An analysis of 58 million patient records, published in the British Journal for General Practice (BJGP), found that as of 25 April 2021 there were 23,273 (0.04%) patients with a recorded code indicative of long Covid diagnosis.
The study also found that practices using SystemOne were much more likely (44.2%) to not use the codes, when compared with practices using EMIS (15.1%).
The study authors suggested that this difference may be related to the location of the practices, as ‘EMIS covers a high proportion of the London population, while TPP covers a high proportion of the East of England’.
Coding was higher in London (55.6 per 100,000 people) compared with the East of England (20.3).

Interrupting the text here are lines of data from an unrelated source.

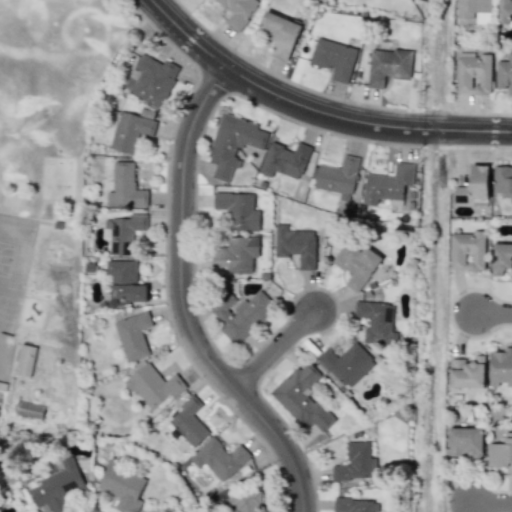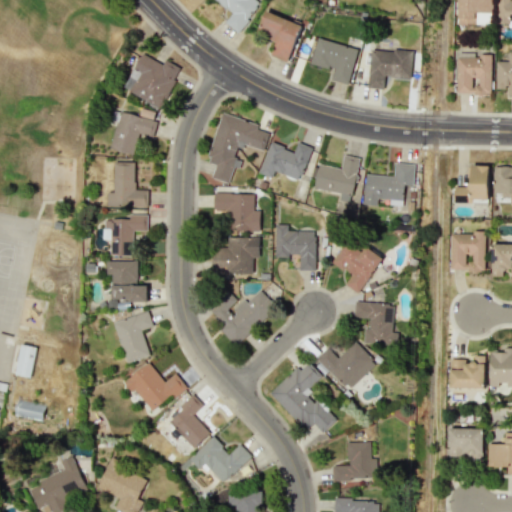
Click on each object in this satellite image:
building: (238, 11)
building: (473, 12)
building: (504, 12)
building: (279, 33)
road: (189, 35)
railway: (436, 52)
building: (334, 58)
park: (53, 65)
building: (387, 66)
building: (473, 73)
building: (504, 74)
building: (151, 79)
road: (365, 122)
building: (131, 129)
building: (232, 144)
building: (284, 160)
building: (337, 177)
building: (502, 180)
building: (388, 185)
building: (473, 185)
building: (125, 186)
building: (237, 210)
building: (122, 232)
building: (295, 245)
building: (467, 251)
road: (437, 255)
building: (235, 256)
building: (501, 258)
building: (356, 264)
building: (124, 281)
road: (183, 303)
building: (239, 313)
rooftop solar panel: (389, 313)
road: (492, 314)
building: (376, 322)
railway: (431, 330)
building: (133, 336)
road: (276, 351)
building: (24, 360)
building: (346, 364)
building: (500, 367)
building: (467, 372)
building: (153, 385)
building: (302, 398)
building: (28, 409)
building: (188, 422)
building: (466, 442)
building: (500, 453)
building: (219, 459)
building: (356, 464)
rooftop solar panel: (68, 486)
building: (122, 486)
building: (58, 487)
building: (244, 498)
road: (490, 504)
building: (355, 505)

The series of clinical codes which indicate a diagnosis of long Covid were introduced in November 2020 and were made available in EMIS in January 2021. They include two diagnostic codes, three referral codes, and 10 assessment codes.
The study authors noted that appropriately coding long Covid is ‘critical for ongoing patient care, research into the condition, policy making, and public health resource planning’.
Coding ‘extremely low’
The prevalence of long Covid codes in primary care identified in the study is ‘extremely low’ when compared to the most recent survey data, the study said.
Numbers published last month (4 June) by the Office for National Statistic (ONS) showed that around 1 million people self-reported experiencing long Covid symptoms lasting more than four weeks.
A separate paper found that as many as one in six (17%) middle-aged people who reported having had a Covid-19 infection also reported having long Covid symptoms.
This disparity could be attributed to patients not yet presenting to primary care and different clinicians holding different criteria for diagnosis, the authors of the new study said.
It added that the design of the electronic systems may be a factor, such as the way in which the codes can be selected for entry onto a patient record.
Additionally, the varied rate across different locations ‘strongly suggests that clinicians’ coding practice is inconsistent’.
It added: ‘Despite these issues around correct recording of clinicians’ diagnoses, there also remains a strong possibility that clinicians are not currently diagnosing their patients as having long Covid.’
Meanwhile, NHS Digital’s decision not to include the term ‘long Covid’ in its clinical definition of Covid symptoms lasting four to 12 weeks – and therefore, to omit the term from the diagnostic codes – may point to a ‘mismatch between formal clinical terminology’ and everyday language used by patients and clinicians.
The study authors suggested the terminology be either updated or communicated to frontline clinicians.